What to work on
Copy all the records exactly; the complete set is the expected result.

Supplied records

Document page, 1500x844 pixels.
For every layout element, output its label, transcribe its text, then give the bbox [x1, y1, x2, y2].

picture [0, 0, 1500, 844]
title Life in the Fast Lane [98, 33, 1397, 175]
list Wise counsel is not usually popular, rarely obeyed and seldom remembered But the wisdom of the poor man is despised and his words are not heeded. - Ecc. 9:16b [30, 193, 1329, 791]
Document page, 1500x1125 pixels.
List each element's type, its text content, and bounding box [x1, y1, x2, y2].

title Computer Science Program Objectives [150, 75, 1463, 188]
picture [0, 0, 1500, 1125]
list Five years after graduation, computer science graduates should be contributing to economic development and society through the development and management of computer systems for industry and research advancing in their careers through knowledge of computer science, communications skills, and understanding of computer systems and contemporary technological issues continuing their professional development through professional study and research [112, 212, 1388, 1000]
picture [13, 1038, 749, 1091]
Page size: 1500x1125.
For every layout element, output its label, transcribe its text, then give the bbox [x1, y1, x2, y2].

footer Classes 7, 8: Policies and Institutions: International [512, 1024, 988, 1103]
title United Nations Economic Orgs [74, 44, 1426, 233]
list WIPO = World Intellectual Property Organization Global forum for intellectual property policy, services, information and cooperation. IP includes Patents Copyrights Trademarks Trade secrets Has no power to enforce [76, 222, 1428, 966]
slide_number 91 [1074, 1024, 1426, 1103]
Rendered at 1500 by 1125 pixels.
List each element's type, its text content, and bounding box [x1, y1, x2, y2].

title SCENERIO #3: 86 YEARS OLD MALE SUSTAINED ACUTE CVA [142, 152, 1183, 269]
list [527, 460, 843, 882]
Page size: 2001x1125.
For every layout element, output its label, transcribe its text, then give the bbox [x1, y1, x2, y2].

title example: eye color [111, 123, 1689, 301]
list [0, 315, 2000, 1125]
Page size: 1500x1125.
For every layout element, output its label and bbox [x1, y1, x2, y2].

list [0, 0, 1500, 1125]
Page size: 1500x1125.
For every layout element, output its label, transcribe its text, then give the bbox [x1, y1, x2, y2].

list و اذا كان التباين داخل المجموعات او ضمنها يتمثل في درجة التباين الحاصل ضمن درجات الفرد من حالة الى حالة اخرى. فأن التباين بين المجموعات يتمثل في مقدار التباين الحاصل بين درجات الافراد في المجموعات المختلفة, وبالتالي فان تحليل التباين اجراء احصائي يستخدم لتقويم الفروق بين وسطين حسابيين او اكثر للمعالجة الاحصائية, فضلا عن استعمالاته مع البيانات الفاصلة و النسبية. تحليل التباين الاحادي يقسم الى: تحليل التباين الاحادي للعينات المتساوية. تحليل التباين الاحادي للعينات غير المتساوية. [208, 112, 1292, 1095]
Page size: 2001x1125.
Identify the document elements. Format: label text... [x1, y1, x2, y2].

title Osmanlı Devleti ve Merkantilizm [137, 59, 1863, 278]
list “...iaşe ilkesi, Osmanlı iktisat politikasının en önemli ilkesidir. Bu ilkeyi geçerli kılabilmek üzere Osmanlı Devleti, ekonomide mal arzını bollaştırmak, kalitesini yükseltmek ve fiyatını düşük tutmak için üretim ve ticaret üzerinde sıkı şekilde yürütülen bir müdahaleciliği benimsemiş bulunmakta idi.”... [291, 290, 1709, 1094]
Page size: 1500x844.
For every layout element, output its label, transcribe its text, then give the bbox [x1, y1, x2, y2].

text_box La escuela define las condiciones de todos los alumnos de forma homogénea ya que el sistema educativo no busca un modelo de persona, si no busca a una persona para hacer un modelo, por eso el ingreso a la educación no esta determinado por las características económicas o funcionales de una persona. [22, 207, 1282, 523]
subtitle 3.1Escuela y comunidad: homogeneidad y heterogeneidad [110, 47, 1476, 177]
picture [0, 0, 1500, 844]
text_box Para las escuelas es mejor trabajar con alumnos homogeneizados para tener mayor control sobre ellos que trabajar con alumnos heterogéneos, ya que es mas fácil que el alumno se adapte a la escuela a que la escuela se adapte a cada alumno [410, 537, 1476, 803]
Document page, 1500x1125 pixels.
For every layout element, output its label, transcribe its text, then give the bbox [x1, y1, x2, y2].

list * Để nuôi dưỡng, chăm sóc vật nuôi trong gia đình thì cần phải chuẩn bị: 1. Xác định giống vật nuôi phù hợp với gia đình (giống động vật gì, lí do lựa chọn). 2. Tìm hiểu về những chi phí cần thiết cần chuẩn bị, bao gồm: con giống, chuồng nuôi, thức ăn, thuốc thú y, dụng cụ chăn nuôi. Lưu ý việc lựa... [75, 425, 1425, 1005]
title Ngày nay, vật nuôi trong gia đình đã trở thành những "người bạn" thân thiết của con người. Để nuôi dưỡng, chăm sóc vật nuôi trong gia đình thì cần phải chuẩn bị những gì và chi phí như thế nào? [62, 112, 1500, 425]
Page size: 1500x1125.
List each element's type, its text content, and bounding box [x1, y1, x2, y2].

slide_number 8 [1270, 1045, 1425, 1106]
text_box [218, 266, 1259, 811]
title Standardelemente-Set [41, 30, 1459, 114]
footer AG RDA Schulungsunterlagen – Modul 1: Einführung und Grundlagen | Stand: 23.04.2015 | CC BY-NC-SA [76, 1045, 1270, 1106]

Written response
Document page, 1500x844 pixels.
For every layout element, output its label, transcribe its text, then give the bbox [x1, y1, x2, y2].

picture [0, 0, 1500, 844]
title Life in the Fast Lane [98, 33, 1397, 175]
list Wise counsel is not usually popular, rarely obeyed and seldom remembered But the wisdom of the poor man is despised and his words are not heeded. - Ecc. 9:16b [30, 193, 1329, 791]
Document page, 1500x1125 pixels.
List each element's type, its text content, and bounding box [x1, y1, x2, y2].

title Computer Science Program Objectives [150, 75, 1463, 188]
picture [0, 0, 1500, 1125]
list Five years after graduation, computer science graduates should be contributing to economic development and society through the development and management of computer systems for industry and research advancing in their careers through knowledge of computer science, communications skills, and understanding of computer systems and contemporary technological issues continuing their professional development through professional study and research [112, 212, 1388, 1000]
picture [13, 1038, 749, 1091]
Page size: 1500x1125.
For every layout element, output its label, transcribe its text, then give the bbox [x1, y1, x2, y2].

footer Classes 7, 8: Policies and Institutions: International [512, 1024, 988, 1103]
title United Nations Economic Orgs [74, 44, 1426, 233]
list WIPO = World Intellectual Property Organization Global forum for intellectual property policy, services, information and cooperation. IP includes Patents Copyrights Trademarks Trade secrets Has no power to enforce [76, 222, 1428, 966]
slide_number 91 [1074, 1024, 1426, 1103]
Rendered at 1500 by 1125 pixels.
List each element's type, its text content, and bounding box [x1, y1, x2, y2].

title SCENERIO #3: 86 YEARS OLD MALE SUSTAINED ACUTE CVA [142, 152, 1183, 269]
list [527, 460, 843, 882]
Page size: 2001x1125.
For every layout element, output its label, transcribe its text, then give the bbox [x1, y1, x2, y2].

title example: eye color [111, 123, 1689, 301]
list [0, 315, 2000, 1125]
Page size: 1500x1125.
For every layout element, output its label and bbox [x1, y1, x2, y2].

list [0, 0, 1500, 1125]
Page size: 1500x1125.
For every layout element, output its label, transcribe its text, then give the bbox [x1, y1, x2, y2].

list و اذا كان التباين داخل المجموعات او ضمنها يتمثل في درجة التباين الحاصل ضمن درجات الفرد من حالة الى حالة اخرى. فأن التباين بين المجموعات يتمثل في مقدار التباين الحاصل بين درجات الافراد في المجموعات المختلفة, وبالتالي فان تحليل التباين اجراء احصائي يستخدم لتقويم الفروق بين وسطين حسابيين او اكثر للمعالجة الاحصائية, فضلا عن استعمالاته مع البيانات الفاصلة و النسبية. تحليل التباين الاحادي يقسم الى: تحليل التباين الاحادي للعينات المتساوية. تحليل التباين الاحادي للعينات غير المتساوية. [208, 112, 1292, 1095]
Page size: 2001x1125.
Identify the document elements. Format: label text... [x1, y1, x2, y2].

title Osmanlı Devleti ve Merkantilizm [137, 59, 1863, 278]
list “...iaşe ilkesi, Osmanlı iktisat politikasının en önemli ilkesidir. Bu ilkeyi geçerli kılabilmek üzere Osmanlı Devleti, ekonomide mal arzını bollaştırmak, kalitesini yükseltmek ve fiyatını düşük tutmak için üretim ve ticaret üzerinde sıkı şekilde yürütülen bir müdahaleciliği benimsemiş bulunmakta idi.”... [291, 290, 1709, 1094]
Page size: 1500x844.
For every layout element, output its label, transcribe its text, then give the bbox [x1, y1, x2, y2].

text_box La escuela define las condiciones de todos los alumnos de forma homogénea ya que el sistema educativo no busca un modelo de persona, si no busca a una persona para hacer un modelo, por eso el ingreso a la educación no esta determinado por las características económicas o funcionales de una persona. [22, 207, 1282, 523]
subtitle 3.1Escuela y comunidad: homogeneidad y heterogeneidad [110, 47, 1476, 177]
picture [0, 0, 1500, 844]
text_box Para las escuelas es mejor trabajar con alumnos homogeneizados para tener mayor control sobre ellos que trabajar con alumnos heterogéneos, ya que es mas fácil que el alumno se adapte a la escuela a que la escuela se adapte a cada alumno [410, 537, 1476, 803]
Document page, 1500x1125 pixels.
For every layout element, output its label, transcribe its text, then give the bbox [x1, y1, x2, y2].

list * Để nuôi dưỡng, chăm sóc vật nuôi trong gia đình thì cần phải chuẩn bị: 1. Xác định giống vật nuôi phù hợp với gia đình (giống động vật gì, lí do lựa chọn). 2. Tìm hiểu về những chi phí cần thiết cần chuẩn bị, bao gồm: con giống, chuồng nuôi, thức ăn, thuốc thú y, dụng cụ chăn nuôi. Lưu ý việc lựa... [75, 425, 1425, 1005]
title Ngày nay, vật nuôi trong gia đình đã trở thành những "người bạn" thân thiết của con người. Để nuôi dưỡng, chăm sóc vật nuôi trong gia đình thì cần phải chuẩn bị những gì và chi phí như thế nào? [62, 112, 1500, 425]
Page size: 1500x1125.
List each element's type, its text content, and bounding box [x1, y1, x2, y2].

slide_number 8 [1270, 1045, 1425, 1106]
text_box [218, 266, 1259, 811]
title Standardelemente-Set [41, 30, 1459, 114]
footer AG RDA Schulungsunterlagen – Modul 1: Einführung und Grundlagen | Stand: 23.04.2015 | CC BY-NC-SA [76, 1045, 1270, 1106]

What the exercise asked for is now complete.